■ Requirement 1:
Can you sum up the 2014-15 corrections budget response platform in two sentences?
■ Requirement 2:
Could you carry on the 2014-15 corrections budget response platform from its final sentence?

■ Provided text:
2014-15 Corrections Budget Response Platform

                                                                   Overview

On January 9, Governor Jerry Brown’s released the 2014-15 budget proposal that reflected an increase in expected revenues by $ 6.3 billion and with a projected surplus of $5.6 billion by the end of the 2014-15 fiscal year. The positive revenue outlook for the state did not translate to any real investments to California’s tattered safety net. The Governor and this budget instead ignored the poverty crisis that Californians are facing, with more than 8.7 million people living in poverty in this state, 2 million of which are children.

The Governor instead chose to again prioritize prison spending by growing the corrections budget from $9.2 to $9.8 billion, pushing for a 2 year extension of the Court Order on prison overcrowding and spending millions of new dollars to expand the prison and jail system.

At a time when families have still not recovered, greater investments can and must be made to respond to the need of Californians that continue to struggle. We look to the Governor to join us in reducing prison spending and building a road out of poverty.

Recommendations

Reduce Prison Spending, Restore Health & Human Services and Reduce Poverty

  • Restore Funding to anti-poverty programs devastated by previous cuts. CalWORKs, Medi-Cal, Child Care, In Home Supportive Services, SSI and more have suffered $15 billion in cuts since 2008. Investments in these programs will alleviate the highest poverty rate of any state in the country.
  • Expand Access to Public Benefits for all Californians. Expand health and mental health services, affordable housing, and human services for all categories of California’s population, specifically low income, immigrant, communities of color, and formerly incarcerated people.
  • Remove Barriers to Participation. Eliminate barriers to access public benefits, public housing, and jobs for all Californians, including CalWORKs, CalFresh, and jobs programs.

Cancel All Prison and Jail Expansion

  • Cancel the $500 million additional jail construction dollars. We need community-based resources to respond to prisoner realignment, not build bigger jails.
  • Continue with the closure of the Norco California Rehabilitation Center (CRC). The ongoing cost to keep this dilapidated prison open is $160 million annually, not including repairs and maintenance.
  • Cancel the activation of new prison beds. This includes the hundreds of proposed new beds at the DeWitt Nelson Correctional Annex, the Northern CA Reentry Facility, & newly constructed beds at the prison hospitals.
  • Prevent the Recidivism Reduction Fund (SB105) from being used to fund prison and jail expansion. For example, $8.3 million is slated for design of the Northern CA Reentry Facility. We need this funding in community-based reentry programs.

[Extracted text data from pages]
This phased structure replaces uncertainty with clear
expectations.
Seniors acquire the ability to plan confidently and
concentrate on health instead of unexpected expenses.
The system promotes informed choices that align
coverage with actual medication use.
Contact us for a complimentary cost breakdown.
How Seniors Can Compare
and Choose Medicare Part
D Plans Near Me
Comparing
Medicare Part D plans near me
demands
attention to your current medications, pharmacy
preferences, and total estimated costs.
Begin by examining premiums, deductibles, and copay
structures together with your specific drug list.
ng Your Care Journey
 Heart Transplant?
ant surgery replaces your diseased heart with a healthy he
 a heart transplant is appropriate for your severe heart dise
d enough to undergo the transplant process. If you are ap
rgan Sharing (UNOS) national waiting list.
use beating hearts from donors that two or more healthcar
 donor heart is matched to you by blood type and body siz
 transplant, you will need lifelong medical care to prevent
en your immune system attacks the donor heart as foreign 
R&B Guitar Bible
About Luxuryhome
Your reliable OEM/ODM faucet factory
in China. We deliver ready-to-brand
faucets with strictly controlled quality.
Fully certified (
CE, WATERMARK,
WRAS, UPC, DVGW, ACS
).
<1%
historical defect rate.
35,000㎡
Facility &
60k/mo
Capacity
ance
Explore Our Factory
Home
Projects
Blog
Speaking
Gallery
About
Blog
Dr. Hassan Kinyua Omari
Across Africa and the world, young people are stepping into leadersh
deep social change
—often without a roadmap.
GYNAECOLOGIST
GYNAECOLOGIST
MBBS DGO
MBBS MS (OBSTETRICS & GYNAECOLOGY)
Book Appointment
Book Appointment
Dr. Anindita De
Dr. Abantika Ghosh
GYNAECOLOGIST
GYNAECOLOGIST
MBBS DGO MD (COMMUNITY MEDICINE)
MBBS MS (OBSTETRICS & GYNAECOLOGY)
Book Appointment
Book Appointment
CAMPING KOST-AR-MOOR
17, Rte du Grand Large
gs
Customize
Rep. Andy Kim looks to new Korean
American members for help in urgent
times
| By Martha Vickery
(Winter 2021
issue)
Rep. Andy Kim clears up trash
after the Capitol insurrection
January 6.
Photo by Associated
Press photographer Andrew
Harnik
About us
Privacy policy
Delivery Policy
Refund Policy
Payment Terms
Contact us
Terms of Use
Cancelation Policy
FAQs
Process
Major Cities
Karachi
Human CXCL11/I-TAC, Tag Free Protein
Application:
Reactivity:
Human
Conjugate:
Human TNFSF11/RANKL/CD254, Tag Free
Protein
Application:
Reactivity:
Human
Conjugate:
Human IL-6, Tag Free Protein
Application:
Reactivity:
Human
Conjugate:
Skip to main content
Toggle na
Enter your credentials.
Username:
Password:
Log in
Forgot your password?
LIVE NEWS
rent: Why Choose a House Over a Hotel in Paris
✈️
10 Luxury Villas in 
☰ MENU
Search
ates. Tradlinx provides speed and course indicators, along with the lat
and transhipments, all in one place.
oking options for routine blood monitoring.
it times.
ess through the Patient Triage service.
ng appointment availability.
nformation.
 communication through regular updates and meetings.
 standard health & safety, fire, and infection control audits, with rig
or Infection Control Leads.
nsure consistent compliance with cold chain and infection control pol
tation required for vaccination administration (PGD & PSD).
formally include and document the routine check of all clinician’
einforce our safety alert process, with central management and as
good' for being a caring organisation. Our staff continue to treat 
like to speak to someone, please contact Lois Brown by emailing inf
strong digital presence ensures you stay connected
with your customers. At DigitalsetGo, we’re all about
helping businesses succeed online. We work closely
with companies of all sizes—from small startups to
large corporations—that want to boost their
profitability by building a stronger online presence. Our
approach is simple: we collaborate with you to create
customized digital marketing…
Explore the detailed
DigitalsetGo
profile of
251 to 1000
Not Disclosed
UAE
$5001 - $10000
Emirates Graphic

■ Final answer 1:
The platform argues that Governor Jerry Brown's 2014-15 budget proposal, despite higher expected revenues and a projected surplus, ignored California's poverty crisis and instead grew the corrections budget from $9.2 to $9.8 billion while spending millions to expand the prison and jail system. It recommends reducing prison spending, restoring health, human services, and anti-poverty programs, and canceling all prison and jail expansion.

■ Final answer 2:
  • Prevent any Out-of-State transfers. The Governor’s budget proposed $315 million appropriated in SB 105 to contract additional bed space.  Bring home the current 5,633 California prisoners in out of state facilities, and refuse to send the additional 6,292 people to contract facilities.
  • Cancel the previous $810 million to expand prison in-fill beds.  This funding only incentivizes the Governor to send more people to out-of-state prisons instead of developing durable solutions to reduce the number of people we lock up.

Reduce the Prison and Jail Population

  • Ensure that CDCR & Gov. Brown are held responsible for reaching the 137.5% population reduction benchmark, by creating a sustainable plan to reduce the number of people we lock up.
  • Implement & Expand the Good-Time Credit. The Governor’s budget prospectively enhances the credit level from 20-33.3%, for second strike prisoners with non-violent sentence. We propose making these credits retroactive and applying good time credits to a broader group of people in prison.
  • Implement & Expand the Elder Parole proposal to address the rapidly aging prison population and reduce the need for high cost medical beds. Expand the proposal to people who have served 15 years of their sentence and are 50 years or older.
  • Implement & Expand the Medical Parole proposal to eliminate the need for more high cost medical beds.
  • Implement mandatory split-sentencing at the county-level. This would require that  counties utilize split sentencing, which would dramatically reduce the jail population.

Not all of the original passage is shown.